In a specific embodiment, the word2vec model training module is further specifically configured to: the method comprises the steps of firstly importing office system data into a user-defined stop word bank for filtering, then performing jieba word segmentation, merging the office system data with a user-defined term bank to obtain office system data word segmentation texts, and training the office system data word segmentation texts through a word2vec algorithm to obtain a word2vec model.

In a specific embodiment, in the topic lexicon building module, topic words in headquarter task data are extracted to form a topic lexicon, and the topic lexicon is specifically implemented by a TF-IDF algorithm, a hot-spot lexicon importing method and a manual combing method.

Since the apparatus described in the second embodiment of the present invention is an apparatus used for implementing the method of the first embodiment of the present invention, based on the method described in the first embodiment of the present invention, a person skilled in the art can understand the specific structure and the deformation of the apparatus, and thus the details are not described herein.
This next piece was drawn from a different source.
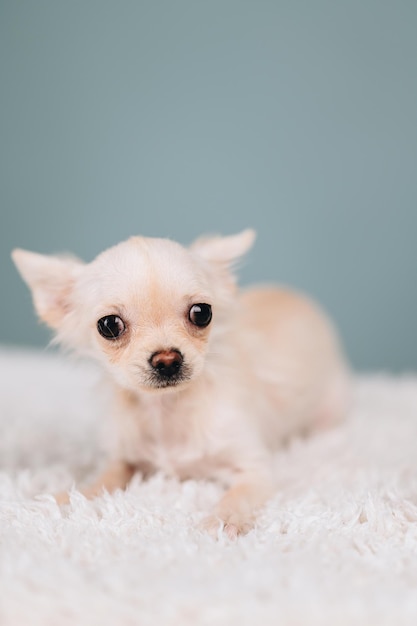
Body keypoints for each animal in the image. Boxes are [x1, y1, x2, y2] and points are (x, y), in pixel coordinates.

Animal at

All the devices adopted in the method of the first embodiment of the present invention belong to the protection scope of the present invention.

Although specific embodiments of the invention have been described above, it will be understood by those skilled in the art that the specific embodiments described are illustrative only and are not limiting upon the scope of the invention, and that equivalent modifications and variations can be made by those skilled in the art without departing from the spirit of the invention, which is to be limited only by the appended claims.

Claims

1. A conference-based auxiliary analysis method for operation conditions of each company unit is characterized by comprising the following steps:

2. The method of claim 1, wherein: the word2vec model training process further comprises the following specific steps: the method comprises the steps of firstly importing office system data into a user-defined stop word bank for filtering, then performing jieba word segmentation, merging the office system data with a user-defined term bank to obtain office system data word segmentation texts, and training the office system data word segmentation texts through a word2vec algorithm to obtain a word2vec model.

3. The method according to claim 1 or 2, characterized in that: in the process of constructing the topic word library, extracting topic words in headquarter task data to form a topic word set, and specifically realizing the topic word set through a TF-IDF algorithm, importing a hot topic word library and a manual carding method.

4. A conference-based auxiliary analysis system for operation conditions of each company unit is characterized in that: the method comprises the following steps: the system comprises a word2vec model training module, a subject thesaurus building module, a subject word-task association module, a subject word-conference association module and a task-conference association module;

5. The system of claim 4, wherein: the word2vec model training module is further specifically configured to: the method comprises the steps of firstly importing office system data into a user-defined stop word bank for filtering, then performing jieba word segmentation, merging the office system data with a user-defined term bank to obtain office system data word segmentation texts, and training the office system data word segmentation texts through a word2vec algorithm to obtain a word2vec model.

6. The system according to claim 4 or 5, characterized in that: in the subject word bank building module, the subject words in the headquarter task data are extracted to form a subject word set, and the topic word set is specifically realized through a TF-IDF algorithm, a hot word bank import and a manual combing method.